* [Your assignment]: Reproduce exactly the line with "left front paw: (517, 659)" and the lines after it. Stop at the last line of the data and include nothing else.

+ + + +

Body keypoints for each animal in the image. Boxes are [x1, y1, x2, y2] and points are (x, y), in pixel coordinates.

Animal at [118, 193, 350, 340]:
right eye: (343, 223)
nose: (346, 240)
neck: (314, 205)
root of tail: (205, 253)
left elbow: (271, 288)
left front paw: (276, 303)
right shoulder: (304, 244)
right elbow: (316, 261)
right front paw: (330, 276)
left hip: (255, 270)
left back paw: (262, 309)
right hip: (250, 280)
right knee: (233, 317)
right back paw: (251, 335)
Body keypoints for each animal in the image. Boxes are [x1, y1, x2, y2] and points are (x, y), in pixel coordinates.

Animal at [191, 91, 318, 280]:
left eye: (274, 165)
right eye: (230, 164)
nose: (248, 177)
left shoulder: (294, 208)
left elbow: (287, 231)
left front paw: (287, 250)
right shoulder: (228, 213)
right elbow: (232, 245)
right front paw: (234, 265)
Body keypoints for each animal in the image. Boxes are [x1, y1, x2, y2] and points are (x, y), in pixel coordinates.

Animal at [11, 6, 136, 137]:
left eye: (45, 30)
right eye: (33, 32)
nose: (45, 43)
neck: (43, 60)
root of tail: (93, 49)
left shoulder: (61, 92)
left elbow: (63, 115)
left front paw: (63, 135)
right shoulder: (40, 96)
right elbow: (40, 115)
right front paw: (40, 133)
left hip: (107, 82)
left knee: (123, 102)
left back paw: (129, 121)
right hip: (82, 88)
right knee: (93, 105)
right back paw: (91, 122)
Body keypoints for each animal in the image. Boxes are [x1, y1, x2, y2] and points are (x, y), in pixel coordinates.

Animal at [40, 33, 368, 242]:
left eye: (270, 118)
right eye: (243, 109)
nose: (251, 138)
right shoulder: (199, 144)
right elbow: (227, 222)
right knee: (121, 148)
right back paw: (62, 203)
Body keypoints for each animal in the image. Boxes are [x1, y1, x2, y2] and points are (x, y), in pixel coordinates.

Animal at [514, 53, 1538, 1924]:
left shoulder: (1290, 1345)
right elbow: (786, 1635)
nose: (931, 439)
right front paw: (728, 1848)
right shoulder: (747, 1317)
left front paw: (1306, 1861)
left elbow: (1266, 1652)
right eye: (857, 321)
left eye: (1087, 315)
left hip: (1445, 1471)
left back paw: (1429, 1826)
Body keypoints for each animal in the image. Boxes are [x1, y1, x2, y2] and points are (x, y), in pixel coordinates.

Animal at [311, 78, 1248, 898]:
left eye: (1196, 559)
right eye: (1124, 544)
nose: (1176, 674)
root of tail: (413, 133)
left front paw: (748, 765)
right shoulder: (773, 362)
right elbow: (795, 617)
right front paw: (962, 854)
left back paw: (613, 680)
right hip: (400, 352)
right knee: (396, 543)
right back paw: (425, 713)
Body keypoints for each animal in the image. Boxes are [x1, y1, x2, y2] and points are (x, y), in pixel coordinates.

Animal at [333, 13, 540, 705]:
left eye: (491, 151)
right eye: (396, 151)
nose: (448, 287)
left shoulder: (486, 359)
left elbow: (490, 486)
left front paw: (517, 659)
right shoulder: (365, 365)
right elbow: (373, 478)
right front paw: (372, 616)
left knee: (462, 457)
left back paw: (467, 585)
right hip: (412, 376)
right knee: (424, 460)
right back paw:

+ + + +

* [Response to the exercise]:
left front paw: (517, 659)
right shoulder: (365, 365)
right elbow: (373, 478)
right front paw: (372, 616)
left knee: (462, 457)
left back paw: (467, 585)
right hip: (412, 376)
right knee: (424, 460)
right back paw:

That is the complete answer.